Her head shook again with the same slow certainty, her eyes sad with her thoughts. He grabbed her freezing shoulders, pulled her to him; they clung to each other, a tight, wordless embrace.

‘Have Liza Murtagh get me. Old banshee woman owns Intinn. I’ll be tons safer with you.’

‘No, you won’t. Be sensible.’ He held her at arms’ length. ‘You’re twenty-three. I want you to go. You hear me? I want you to go!’ He shook her until her eyes came back to him. ‘Lenny and I will be fine. Now, just go. Right? Go on.’

She wrenched out of his grip, got to her feet, seemed to try to force her thoughts into words, but nothing emerged. He took her back into his arms, felt the pounding in her, felt it flow into him, felt her sorrow, and her sadness for him.

‘It’s okay to go,’ he said. ‘You’re the bravest girl I’ve ever known.’

Their sopping, frigid bodies shook in unison. And when her tears became sobs she turned away across their drowning slab. He followed, and from behind he urged her into the water.

‘Show me,’ he said. ‘I’m watching. And don’t look back.’
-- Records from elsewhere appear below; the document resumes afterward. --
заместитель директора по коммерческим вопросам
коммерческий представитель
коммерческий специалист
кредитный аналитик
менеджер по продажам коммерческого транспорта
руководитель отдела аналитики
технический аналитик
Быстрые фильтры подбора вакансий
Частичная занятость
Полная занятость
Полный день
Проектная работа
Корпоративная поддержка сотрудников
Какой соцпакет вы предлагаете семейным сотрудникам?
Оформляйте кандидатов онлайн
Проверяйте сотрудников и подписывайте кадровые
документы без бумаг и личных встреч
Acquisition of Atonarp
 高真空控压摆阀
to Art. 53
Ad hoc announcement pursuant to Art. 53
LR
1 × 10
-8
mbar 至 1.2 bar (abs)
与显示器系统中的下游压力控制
She lifted his hand from her shoulder, held it to her cheek. His lips kissed her crown of wet curls, curls he remembered admiring when he first saw her at the Abbey one long year ago. As they edged out he prevented her from turning around, then gave her a final push. From that point, she did not look back. Her head and black cotton shoulders disappeared quickly in the waves. But then a stroking arm arced up, then another, and another, in fluid motion; she was moving strongly but already being taken south, toward the whirlpool and even wilder surf. And then she was lost to him.
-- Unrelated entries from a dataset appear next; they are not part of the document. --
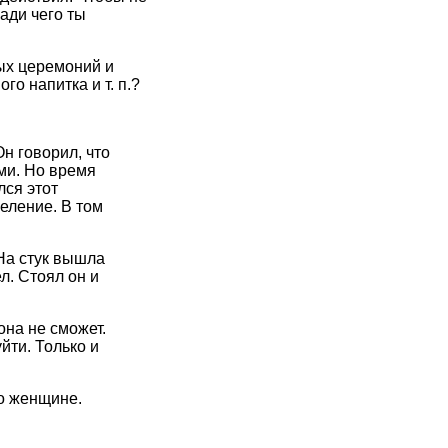
ади чего ты
ых церемоний и
о напитка и т. п.?
н говорил, что
ми. Но время
лся этот
селение. В том
На стук вышла
л. Стоял он и
она не сможет.
йти. Только и
о женщине.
Cradling Lenny’s head, he closed his eyes and invented Cilla’s progress. Cilla deBurca, this woman of simple certainties, as he had come to see her. He watched her, in his mind, saw her conquer the devil blow by blow, breaker after breaker; he willed her on, cheered her courage, her fire, her fight against the odds, travelled with her in every stroke, until he guided her up onto the promontory, onto Intinn and safety. In more lucid intervals he was thankful she had not once looked back, that she did not feel his faith dying, that she knew only that he believed in her to the end.

Time passed, unmeasurable time. The swells were crashing over them now from all sides, gradually submerging their ocean refuge. And with dusk not far off and thunder in the skies, the cold wind cut like a knife into his bones and flesh. Still, nothing stole him long away, no pain or regret, no delusion of rescue, for all of his moments belonged to Lenny Quin. She was pallid still but with hints of pink, looking almost content to him, as if journeying within a dream to somewhere warm, even wonderful, a haven not so far away.

For the next while, fighting against numbness, he saw her glistening face become faces from the past, faces appearing and leaving and reappearing, one after another, all merging eventually into a single entity, no separate parts, an everlasting one. Then something brought terror to her features, tore out of her a young girl’s cry, and lips that pushed out wilfully to form words.

‘Mama, mama, come down,’ she sobbed, eyes wide open. ‘I’ll be the best girl, I promise. Please, Mama, come down.’ Just as suddenly, it ended, leaving a dreadfulness over her.

‘No, no, no, no, no, no, no,’ he whispered to her, ‘no, no, no, no, no.’ His arms rocked her back into the peaceful place that had been hers.

Then somewhere in his head someone kept calling him back to his childhood, to Dublin, to hills and woods and canals, school friends and his dog, comics and bicycles and birds’ eggs, fruit fields and football and red coal fires. All parts of the life he had come back to Ireland not to relive, but reclaim, before fate conspired otherwise.